I have no sympathy for these carnivorous hordes. Not that I am a vegetarian, mind you, I’m a firm believer in the old adage that if we weren’t supposed to eat animals, they wouldn’t be made out of meat. I do, however, believe that meat should be cooked so as to avoid the infection of parasitic brain-worms. Perhaps said brain-worms are the culprits behind such grand scale callousness.
Maybe I’ve been too harsh in labeling these wannabe swayers of public opinion as Nazis, or perhaps too generous. The Nazi’s did after all use such brainwashing techniques effectively. Cunning as they were, they were no less nefarious than our own brand of cyber-stormtroopers.
Who are these people? Where do they come from and what are their malevolent intentions for our perfectly well-behaved children? THEY are the opinionated Evolutionist, Creationist, Christian, Atheist, Communist, Capitalist, political radical - basically anyone with an opinion strong enough to warrant writing an article in an attempt to convince someone else that their way of seeing the world is the way of seeing the world. (The irony of writing an article myself is not lost on me, it seems the brain-worm’s hold on mankind is more advanced than I had initially suspected.)

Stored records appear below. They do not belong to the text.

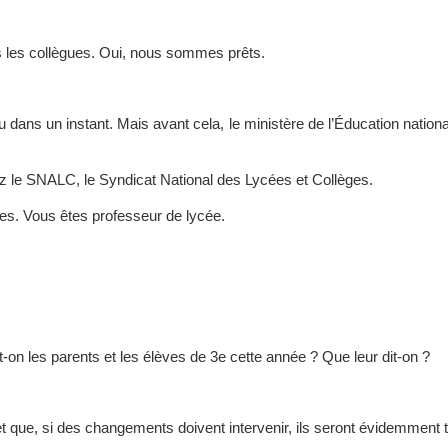
us les collègues. Oui, nous sommes prêts.
dans un instant. Mais avant cela, le ministère de l’Éducation nationale
z le SNALC, le Syndicat National des Lycées et Collèges.
es. Vous êtes professeur de lycée.
on les parents et les élèves de 3e cette année ? Que leur dit-on ?
t que, si des changements doivent intervenir, ils seront évidemment 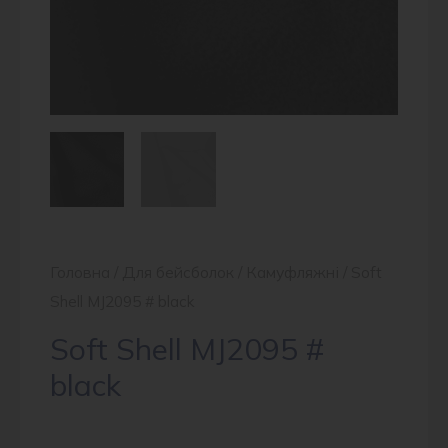
Головна
/
Для бейсболок
/
Камуфляжні
/ Soft
Shell MJ2095 # black
Soft Shell MJ2095 #
black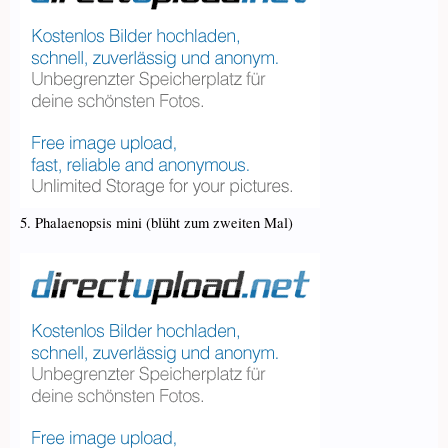
5. Phalaenopsis mini (blüht zum zweiten Mal)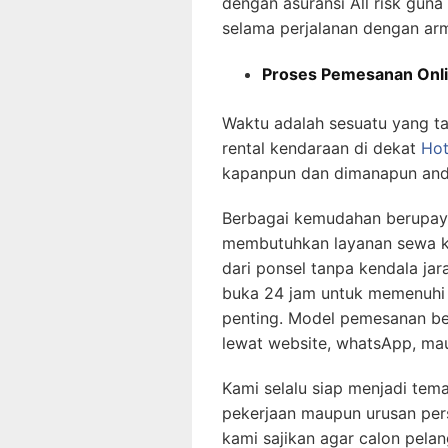
dengan asuransi All risk gun
selama perjalanan dengan arm
Proses Pemesanan Onl
Waktu adalah sesuatu yang tak
rental kendaraan di dekat
Hot
kapanpun dan dimanapun and
Berbagai kemudahan berupaya
membutuhkan layanan sewa k
dari ponsel tanpa kendala ja
buka 24 jam untuk memenuhi
penting. Model pemesanan ber
lewat website, whatsApp, mau
Kami selalu siap menjadi tem
pekerjaan maupun urusan per
kami sajikan agar calon pel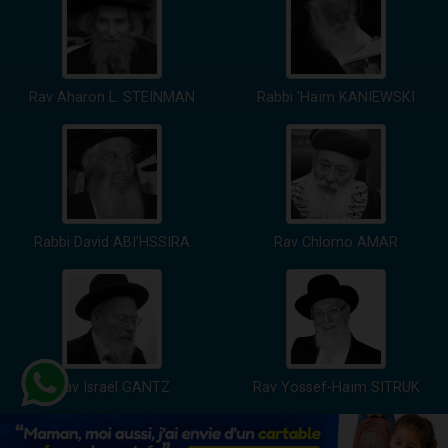
Rav Aharon L. STEINMAN
Rabbi 'Haïm KANIEWSKI
Rabbi David ABI'HSSIRA
Rav Chlomo AMAR
Rav Israël GANTZ
Rav Yossef-Haïm SITRUK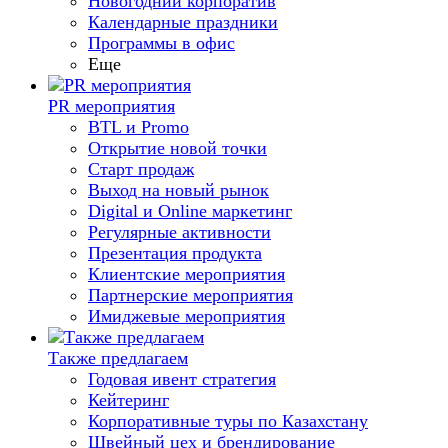
Новогодний корпоратив
Календарные праздники
Программы в офис
Еще
PR мероприятия
BTL и Promo
Открытие новой точки
Старт продаж
Выход на новый рынок
Digital и Online маркетинг
Регулярные активности
Презентация продукта
Клиентские мероприятия
Партнерские мероприятия
Имиджевые мероприятия
Также предлагаем
Годовая ивент стратегия
Кейтеринг
Корпоративные туры по Казахстану
Швейный цех и брендирование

It should seem obvious to the critical observer that these groups are competing for nothing less than world domination. Oh yes, in the old days they would pit their greatest fighters against each other in great steel domed cages and watch them fight to the death over trivia like wolves scrambling for the last morsel of Liam Neeson’s titanium vertebrae.
The internet, unfortunately, has given these reptile shape-shifters the vehicle to leave their cavernous underground lairs and propagate their cast-iron convictions.
In a scientific study, Uncertainty and Chaos triumphs over Rigid Belief and Dogma 97.5% of the time. That’s solid science, and as we know, you can’t argue with fact. I should add as a disclaimer that Anarchy isn’t everyone’s cup of tea, but it did give Mick Jagger a slight glimmer of hope and it enhances the experience of extreme sports far more than dirty street drugs.
My warning to the encroaching scourge of brain-worm infected amateur propagandists is this: If you are an –ist, or subscribe to an -ism, there will be someone of an opposing creed who will disagree violently with you. (And why wouldn’t they? The pay-off for joining a cult are fantastic!
Some of the better Capitalist sects these days offer medical aid, while the more archaic are running a special on maiden’s in the afterlife.) Meanwhile the wise and those with better things to do with their time will rise up, unite and destroy you with all the apathy and face-palm that we can muster!